--- Material shown Enclosed Below ---

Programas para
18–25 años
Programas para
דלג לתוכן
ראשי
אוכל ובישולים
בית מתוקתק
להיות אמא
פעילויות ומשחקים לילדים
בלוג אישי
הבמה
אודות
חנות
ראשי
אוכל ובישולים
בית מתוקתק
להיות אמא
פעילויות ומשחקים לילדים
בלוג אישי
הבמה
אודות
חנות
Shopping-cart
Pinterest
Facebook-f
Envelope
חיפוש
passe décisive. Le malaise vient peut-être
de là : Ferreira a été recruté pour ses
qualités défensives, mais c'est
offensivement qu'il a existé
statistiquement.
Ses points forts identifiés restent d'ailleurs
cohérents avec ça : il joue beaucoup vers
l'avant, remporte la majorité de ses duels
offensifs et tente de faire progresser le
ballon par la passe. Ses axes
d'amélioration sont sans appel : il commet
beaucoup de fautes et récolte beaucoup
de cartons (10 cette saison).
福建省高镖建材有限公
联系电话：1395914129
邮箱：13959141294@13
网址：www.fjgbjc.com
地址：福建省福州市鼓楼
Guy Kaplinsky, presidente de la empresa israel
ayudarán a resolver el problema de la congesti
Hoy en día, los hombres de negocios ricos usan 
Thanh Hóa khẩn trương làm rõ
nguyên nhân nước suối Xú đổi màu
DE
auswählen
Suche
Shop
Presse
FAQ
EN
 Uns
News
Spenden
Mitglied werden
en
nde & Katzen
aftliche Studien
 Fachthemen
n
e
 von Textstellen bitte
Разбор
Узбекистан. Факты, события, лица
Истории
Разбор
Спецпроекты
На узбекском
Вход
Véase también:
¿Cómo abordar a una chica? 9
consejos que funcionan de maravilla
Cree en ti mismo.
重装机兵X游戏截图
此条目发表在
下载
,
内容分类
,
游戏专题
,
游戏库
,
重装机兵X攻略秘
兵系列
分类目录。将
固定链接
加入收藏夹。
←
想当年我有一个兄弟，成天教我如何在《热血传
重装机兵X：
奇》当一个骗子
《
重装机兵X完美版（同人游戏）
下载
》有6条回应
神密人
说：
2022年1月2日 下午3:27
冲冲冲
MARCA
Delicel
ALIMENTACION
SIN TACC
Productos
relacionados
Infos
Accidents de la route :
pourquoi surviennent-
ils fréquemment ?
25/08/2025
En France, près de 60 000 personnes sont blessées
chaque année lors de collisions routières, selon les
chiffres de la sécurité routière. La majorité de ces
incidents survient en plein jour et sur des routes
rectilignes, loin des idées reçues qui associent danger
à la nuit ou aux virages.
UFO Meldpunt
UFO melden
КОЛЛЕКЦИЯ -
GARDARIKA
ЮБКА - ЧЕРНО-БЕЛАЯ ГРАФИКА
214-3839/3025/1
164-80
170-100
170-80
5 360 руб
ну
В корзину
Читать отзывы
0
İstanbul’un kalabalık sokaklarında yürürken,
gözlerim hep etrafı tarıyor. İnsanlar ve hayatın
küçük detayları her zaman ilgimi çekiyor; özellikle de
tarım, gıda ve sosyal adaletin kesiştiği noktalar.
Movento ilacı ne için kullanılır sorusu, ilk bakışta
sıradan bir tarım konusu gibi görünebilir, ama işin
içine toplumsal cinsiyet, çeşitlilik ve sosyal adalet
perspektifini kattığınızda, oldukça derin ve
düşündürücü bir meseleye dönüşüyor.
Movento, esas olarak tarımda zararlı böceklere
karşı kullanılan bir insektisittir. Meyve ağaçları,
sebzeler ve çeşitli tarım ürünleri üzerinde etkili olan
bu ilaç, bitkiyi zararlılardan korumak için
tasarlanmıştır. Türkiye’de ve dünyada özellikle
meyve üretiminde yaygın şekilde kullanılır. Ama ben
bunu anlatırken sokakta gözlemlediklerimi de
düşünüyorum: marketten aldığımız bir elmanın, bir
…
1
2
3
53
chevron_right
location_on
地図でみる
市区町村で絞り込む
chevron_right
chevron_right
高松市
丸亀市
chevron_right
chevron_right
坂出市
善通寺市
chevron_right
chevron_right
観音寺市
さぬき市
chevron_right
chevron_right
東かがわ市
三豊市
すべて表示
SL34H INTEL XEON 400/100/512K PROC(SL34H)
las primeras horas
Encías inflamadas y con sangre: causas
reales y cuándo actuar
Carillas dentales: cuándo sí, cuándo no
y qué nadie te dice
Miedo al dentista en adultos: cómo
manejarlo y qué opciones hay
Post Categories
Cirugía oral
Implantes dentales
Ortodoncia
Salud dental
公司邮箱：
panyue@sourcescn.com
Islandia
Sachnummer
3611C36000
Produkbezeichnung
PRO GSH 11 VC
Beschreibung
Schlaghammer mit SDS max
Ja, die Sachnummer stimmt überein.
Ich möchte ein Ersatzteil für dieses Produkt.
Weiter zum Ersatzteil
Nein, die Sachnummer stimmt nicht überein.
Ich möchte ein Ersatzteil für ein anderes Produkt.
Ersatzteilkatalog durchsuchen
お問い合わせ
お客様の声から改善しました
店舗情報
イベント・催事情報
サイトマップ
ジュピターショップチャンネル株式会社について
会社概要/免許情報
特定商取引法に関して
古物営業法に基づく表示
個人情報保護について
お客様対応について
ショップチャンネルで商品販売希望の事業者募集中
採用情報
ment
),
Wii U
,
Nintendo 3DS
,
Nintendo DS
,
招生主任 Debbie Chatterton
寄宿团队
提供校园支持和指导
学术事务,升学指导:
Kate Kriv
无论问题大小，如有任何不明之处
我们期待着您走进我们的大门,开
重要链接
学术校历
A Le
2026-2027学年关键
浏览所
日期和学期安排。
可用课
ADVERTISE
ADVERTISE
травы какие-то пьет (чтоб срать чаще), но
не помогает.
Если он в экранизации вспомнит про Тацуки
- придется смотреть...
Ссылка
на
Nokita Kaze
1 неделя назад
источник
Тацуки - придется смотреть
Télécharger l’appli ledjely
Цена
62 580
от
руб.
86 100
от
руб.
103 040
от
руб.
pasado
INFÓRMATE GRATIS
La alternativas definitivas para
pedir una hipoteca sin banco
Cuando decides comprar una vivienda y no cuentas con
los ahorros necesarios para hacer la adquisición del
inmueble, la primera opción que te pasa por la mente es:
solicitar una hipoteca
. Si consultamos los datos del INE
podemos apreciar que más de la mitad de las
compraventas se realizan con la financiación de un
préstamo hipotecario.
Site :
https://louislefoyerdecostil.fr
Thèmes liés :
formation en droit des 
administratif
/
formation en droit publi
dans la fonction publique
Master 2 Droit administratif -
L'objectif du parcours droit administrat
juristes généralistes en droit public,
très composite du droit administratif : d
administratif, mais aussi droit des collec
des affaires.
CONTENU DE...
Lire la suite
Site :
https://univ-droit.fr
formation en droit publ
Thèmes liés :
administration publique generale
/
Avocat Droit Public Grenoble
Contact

--- End of Enclosed Material shown ---

#### Exercise goal
The lines you need are those containing "https"; find them in the records and copy them.

#### Exercise output
https://louislefoyerdecostil.fr
https://univ-droit.fr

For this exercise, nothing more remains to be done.